Tuesday 16 August 2022

Introducing threatware

I'd like to share a tool that I have been working on that helps security and engineering teams to threat model.  I'd also like to share the threat modelling process it was designed to help with.  Both are meant as contributions to help make threat modelling easier (at least for some people).

I'm not going to go over the process in detail, I've captured that in this overview in the documentation.  I will give some context about the origin of the process and the tooling though.  

I have been doing some form of threat modelling for many years.  Originally the process was using my experience as a penetration tester to ask questions and focus on areas where vulnerabilities usually live.  The output was only ever a list of potential vulnerabilities that were discovered.  As I did more architecture and design work and found myself needing to create generic frameworks to mitigate threats and vulnerabilities, I found myself more and more modelling systems as a means for designing solutions.  That modelling then changed my approach to threat modelling as I sought for a more systematic approach, that could be consistent and lend itself to giving some assurance.  

Of course there were existing threat modelling tools to try to leverage to provide a more systematic approach.  I was not impressed.  The tooling I discovered needed me to invest a lot of time and effort and often the result was a plethora of threats that I knew were mostly noise and offered little value.  Many of the tools required complete indoctrination into the tools methodology, and if your use case wasn't in the sweet spot for the tool, you were out of luck.  These problems are by no means unique to threat modelling tools, or security tools, or really any tools.

So I started exploring developing my own approach.  I started to define a template of information that needed to be gathered in order to determine the threats against a system.  That template went through many iterations.  Initially it wanted so much information that it was difficult to populate, but the goal was not to miss any threats!  Through repeated use it became clear the balance between the burden of data collection and finding all the threats needed to be refined.  That became the process then, refine the template and evaluate the findings, determining what could be stripped out that offered little value.  Eventually the template began to require fewer changes, and I got more confidence that it found an acceptable amount of threats for the effort required.

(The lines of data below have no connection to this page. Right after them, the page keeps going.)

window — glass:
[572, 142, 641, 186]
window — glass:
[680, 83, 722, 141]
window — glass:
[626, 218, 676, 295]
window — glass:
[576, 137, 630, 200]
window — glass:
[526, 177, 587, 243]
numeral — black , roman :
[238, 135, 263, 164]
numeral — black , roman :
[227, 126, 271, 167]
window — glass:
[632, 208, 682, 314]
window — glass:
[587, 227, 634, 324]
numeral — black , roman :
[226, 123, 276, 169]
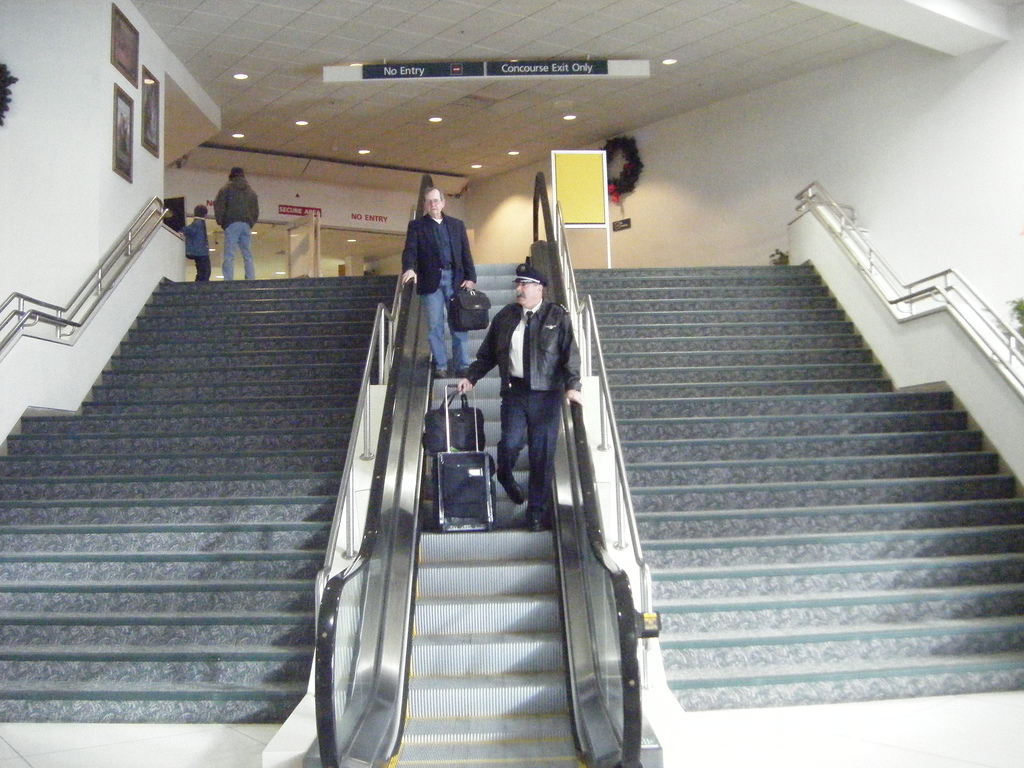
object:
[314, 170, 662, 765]
escalator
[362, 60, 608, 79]
sign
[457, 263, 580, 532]
man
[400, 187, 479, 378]
person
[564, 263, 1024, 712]
stairs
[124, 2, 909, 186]
ceiling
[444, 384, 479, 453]
handle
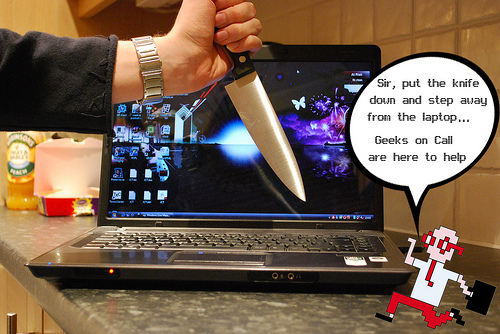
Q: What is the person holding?
A: A knife.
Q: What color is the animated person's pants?
A: Red.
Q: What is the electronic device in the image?
A: Laptop.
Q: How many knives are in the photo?
A: One.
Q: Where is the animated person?
A: Bottom right.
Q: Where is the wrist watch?
A: On the person.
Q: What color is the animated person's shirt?
A: White.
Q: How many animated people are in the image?
A: One.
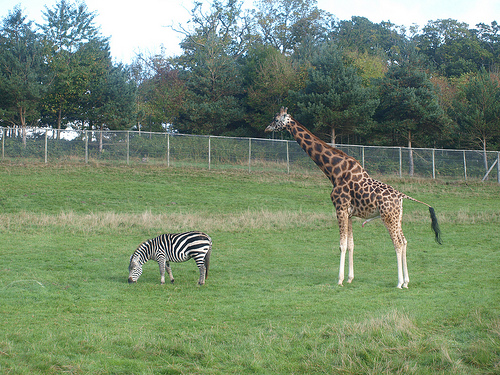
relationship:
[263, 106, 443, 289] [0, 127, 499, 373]
giraffe in enclosure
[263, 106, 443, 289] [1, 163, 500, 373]
giraffe in field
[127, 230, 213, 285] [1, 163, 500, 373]
zebra in field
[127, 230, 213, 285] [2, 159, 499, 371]
zebra eating grass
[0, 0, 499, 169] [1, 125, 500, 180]
trees near fence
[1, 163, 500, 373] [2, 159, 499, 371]
field of grass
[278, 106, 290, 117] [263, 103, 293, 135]
horns on head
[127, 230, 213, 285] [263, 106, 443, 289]
zebra in front of giraffe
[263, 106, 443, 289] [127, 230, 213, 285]
giraffe sees zebra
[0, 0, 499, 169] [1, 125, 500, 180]
trees behind fence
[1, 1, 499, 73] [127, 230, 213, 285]
sky above zebra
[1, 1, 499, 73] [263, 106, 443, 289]
sky above giraffe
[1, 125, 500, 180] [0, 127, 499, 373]
fence for enclosure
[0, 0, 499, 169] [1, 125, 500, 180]
trees along fence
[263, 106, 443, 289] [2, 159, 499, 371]
giraffe on grass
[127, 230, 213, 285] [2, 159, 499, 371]
zebra grazing on grass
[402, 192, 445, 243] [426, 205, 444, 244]
tail with hair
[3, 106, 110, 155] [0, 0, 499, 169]
trunks of trees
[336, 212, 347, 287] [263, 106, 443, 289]
leg of giraffe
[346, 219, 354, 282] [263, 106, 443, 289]
leg of giraffe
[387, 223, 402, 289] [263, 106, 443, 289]
leg of giraffe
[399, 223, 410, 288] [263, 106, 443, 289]
leg of giraffe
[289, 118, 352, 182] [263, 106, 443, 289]
neck of giraffe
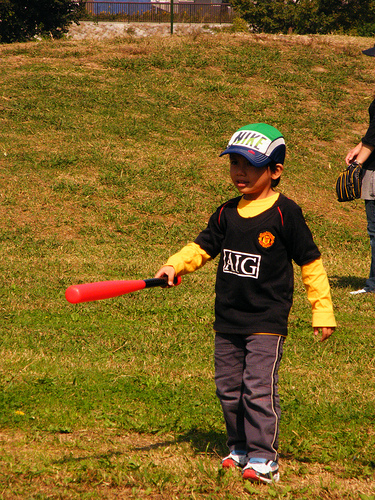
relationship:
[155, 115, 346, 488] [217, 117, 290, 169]
boy wearing hat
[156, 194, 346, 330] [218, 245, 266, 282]
shirt has letters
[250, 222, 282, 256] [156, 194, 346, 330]
label on shirt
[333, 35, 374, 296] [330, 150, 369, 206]
person holding mit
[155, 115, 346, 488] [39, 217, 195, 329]
boy playing baseball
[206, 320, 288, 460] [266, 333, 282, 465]
pants have line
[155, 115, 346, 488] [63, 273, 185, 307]
boy holding bat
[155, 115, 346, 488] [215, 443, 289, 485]
boy wearing shoes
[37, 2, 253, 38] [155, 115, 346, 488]
fence above boy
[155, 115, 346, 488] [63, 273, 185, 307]
boy has bat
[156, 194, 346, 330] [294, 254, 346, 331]
shirt has long sleeves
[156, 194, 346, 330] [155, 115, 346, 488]
shirt on boy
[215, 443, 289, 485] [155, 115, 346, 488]
shoes on boy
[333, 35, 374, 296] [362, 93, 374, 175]
person wearing jacket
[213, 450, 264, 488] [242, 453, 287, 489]
tip of shoe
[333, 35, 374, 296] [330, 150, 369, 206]
person has mit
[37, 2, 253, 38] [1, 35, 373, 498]
fence above lawn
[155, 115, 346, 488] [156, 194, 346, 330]
boy wearing shirt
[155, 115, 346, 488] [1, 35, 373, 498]
boy on lawn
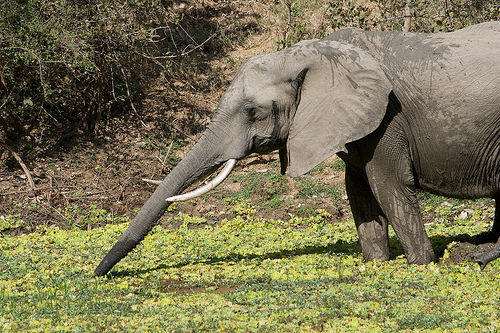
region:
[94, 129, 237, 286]
long grey elephant trunk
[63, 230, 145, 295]
wet tip to trunk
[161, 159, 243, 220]
long white horn of elephant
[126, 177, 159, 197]
tip of ivory horn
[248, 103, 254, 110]
large black eye of elephant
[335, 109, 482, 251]
wet body of elpehant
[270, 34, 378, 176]
large grey ear of elephant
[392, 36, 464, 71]
shadow on top of body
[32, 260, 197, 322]
wetlands with bushes in it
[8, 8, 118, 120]
bushes and leaves on side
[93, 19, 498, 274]
large grey elephant is standing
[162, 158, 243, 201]
white tusk in front of gray trunk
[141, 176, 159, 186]
sharp tusk behind trunk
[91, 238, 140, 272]
wet area on trunk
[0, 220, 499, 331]
grass under elephant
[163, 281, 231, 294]
bare brown patch surrounded by grass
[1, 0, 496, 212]
hill behind elephant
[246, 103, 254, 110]
dark eye is open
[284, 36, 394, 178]
elephant has a floppy gray ear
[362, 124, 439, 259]
leg is wet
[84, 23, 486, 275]
an elephant that is outside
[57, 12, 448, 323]
a large elephant that is outside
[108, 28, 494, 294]
an old elephant outisde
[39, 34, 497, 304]
a large old elephant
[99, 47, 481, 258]
an elephant standing in grass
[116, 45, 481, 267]
an old elephant standing in grass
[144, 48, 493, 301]
an elephant with long tusks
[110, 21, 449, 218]
an old elephant with long tusks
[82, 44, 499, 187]
a large elephant with long tusks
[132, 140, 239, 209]
white tusks on elephant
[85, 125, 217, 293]
grey elephant trunk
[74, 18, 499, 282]
grey elephant in green field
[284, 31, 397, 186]
grey elephant ear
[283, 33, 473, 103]
water stain on elephant back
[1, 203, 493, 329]
green grass field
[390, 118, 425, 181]
wrinkled texture of elephant skin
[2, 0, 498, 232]
dirt hill behind elephant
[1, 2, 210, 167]
green brush and bushes on side of green grass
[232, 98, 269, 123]
one elephant eye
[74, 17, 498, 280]
This is an elephant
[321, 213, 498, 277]
The elephant is submerged in mud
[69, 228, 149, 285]
The elephant is drinking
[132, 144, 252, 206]
The elephant has large white tusks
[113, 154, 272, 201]
The tusks are made of ivory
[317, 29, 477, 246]
The elephant has water all over it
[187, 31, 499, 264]
The left side of the elephant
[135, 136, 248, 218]
The tusks are very sharp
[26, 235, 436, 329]
The muddy water is covered by a green substance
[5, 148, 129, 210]
A number of sticks on the ground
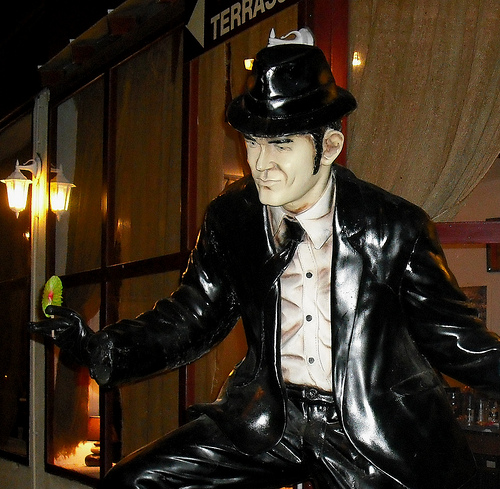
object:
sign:
[178, 0, 300, 69]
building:
[1, 0, 498, 485]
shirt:
[268, 209, 343, 389]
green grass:
[32, 257, 74, 328]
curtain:
[114, 40, 191, 460]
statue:
[35, 27, 498, 479]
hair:
[308, 131, 327, 174]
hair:
[255, 107, 364, 175]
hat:
[221, 40, 360, 135]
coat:
[88, 164, 497, 484]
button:
[304, 313, 311, 322]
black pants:
[91, 389, 399, 486]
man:
[46, 35, 487, 486]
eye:
[273, 142, 290, 154]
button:
[295, 268, 324, 286]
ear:
[321, 125, 345, 170]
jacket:
[104, 182, 497, 438]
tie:
[231, 214, 302, 314]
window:
[120, 110, 172, 222]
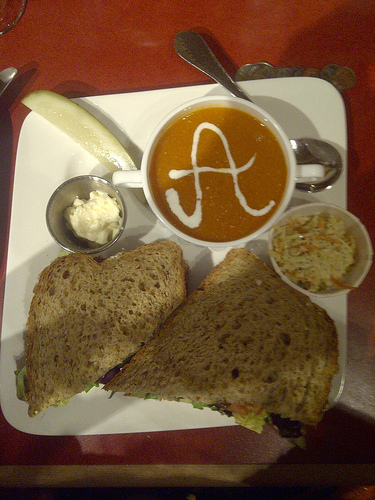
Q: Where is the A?
A: In the cup.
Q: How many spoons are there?
A: One.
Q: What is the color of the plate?
A: White.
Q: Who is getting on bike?
A: No one.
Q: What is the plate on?
A: Table.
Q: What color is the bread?
A: Brown.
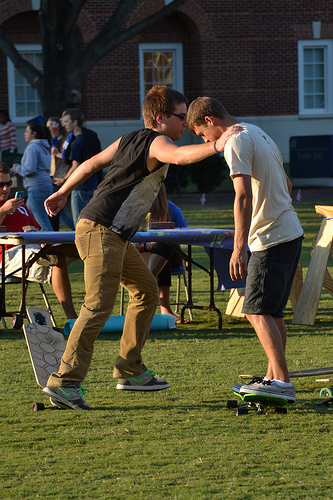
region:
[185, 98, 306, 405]
Man wearing a white shirt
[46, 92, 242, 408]
Man wearing brown pants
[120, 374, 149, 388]
Green nike logo on shoe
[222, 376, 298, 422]
Skateboard under man's feet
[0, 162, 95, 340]
Man wearing a red shirt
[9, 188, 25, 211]
Cellphone in man's hand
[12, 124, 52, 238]
Woman wearing gray hoodie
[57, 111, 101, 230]
Man wearing a blue shirt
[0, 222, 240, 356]
Folding table on grass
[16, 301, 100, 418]
Skateboard under boy's foot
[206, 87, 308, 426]
a boy on a skateboard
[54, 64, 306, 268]
a boy touching another boy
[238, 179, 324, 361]
a boy with shorts on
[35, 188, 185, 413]
a boy with brown pants on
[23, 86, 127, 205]
people in front of a tree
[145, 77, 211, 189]
boy with glasses on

I would say it was a success!  But with success comes different problems.  The teams I worked with could acknowledge that the template was doing a good job, but it was still not accessible to them to populate without a lot of hand holding.  As more teams wanted to benefit from using the template, the problem of scale emerged, as I was having difficulty keeping up with the demand - and that is not even mentioning the repetition of providing the same guidance to each team.  The next step was to produce detailed documentation so teams didn't need to come to me as the first step to populating the template.  This helped, but I was still reviewing the output, and the feedback loop for mistakes was too long.

Could tooling help to solve this?  The problem was the template was just a document, I wasn't capturing information in an app where it would be simpler to detect incorrect input.  I should write my own app!  Wow did I discover that was going to take a long time and a lot of work and likely just result in an inflexible approach that frustrated me about other tooling I had used.  I didn't want teams to have learn a new app, and I knew the business didn't (and shouldn't) want to commit to a process tied to an app.  I wanted teams to have the flexibility and familiarity that a document provides.  Actually one of the key features that many document solutions provide is the ability to provide inline comments, and this had proved invaluable in reviewing and communicating with teams asynchronously.  Replicating that in an app seemed to be well beyond what a part-time tool development effort could achieve.

But I could do some basic tooling still.  Some automation that highlighted the really common errors teams were making that were the real time intensive parts of reviewing threat models.  So scripts were written.  The format of the document was assumed, information was extracted and verification was applied.  With something working I then moved it to an AWS Lambda function so teams could benefit from just a simple request in the browser.  Now whenever someone created a new threat model and asked me to review it, the first thing I told them was to run the tool and fix the errors.  This was a huge help to me.  What surprised me was how positive the reaction was from teams, they loved that they could use a tool to help validate their threat model!

There was a real 'golden age' for a period of time as I refined the tool to deliver more value to both me and the teams, and it enabled even more threat models to be created and threat models to be updated as well.  Unfortunately with success, scaling becomes a problem that won't go away, and it was clear more changes were needed to support demand, but the tooling I had was creaking at the seams.

Regardless of being a victim of its own success, and forgive me for thinking so, but what I had created seemed like an approach to threat modelling that others in the industry might find useful, and the seeds were planted for how I could share this with the world.  In its current state it was not shareable, it needed to be re-written from scratch (and independently of the company I was working for).  There was also the danger of hubris over the template I had created, as it would not suit everyone's situation.  

So I made the decision to build something that could support a flexible format for the template but still be able to provide validation.  I would provide an example template that others can use if they so choose, but if someone wanted to do something completely different they can do that also.  I also made the decision that the tooling needed to support the management of threat models, as I had first hand experience of a successful threat modelling process, and managing all those threat models required processes as well.

And that is how threatware was born.  The documentation hopefully gives all the detail you need, and while I use it daily, I would still only consider it in beta, as there are still occasional issues that need to be resolved.

If you need to do threat modelling, you might find it useful.  I threat model and it helps me a lot.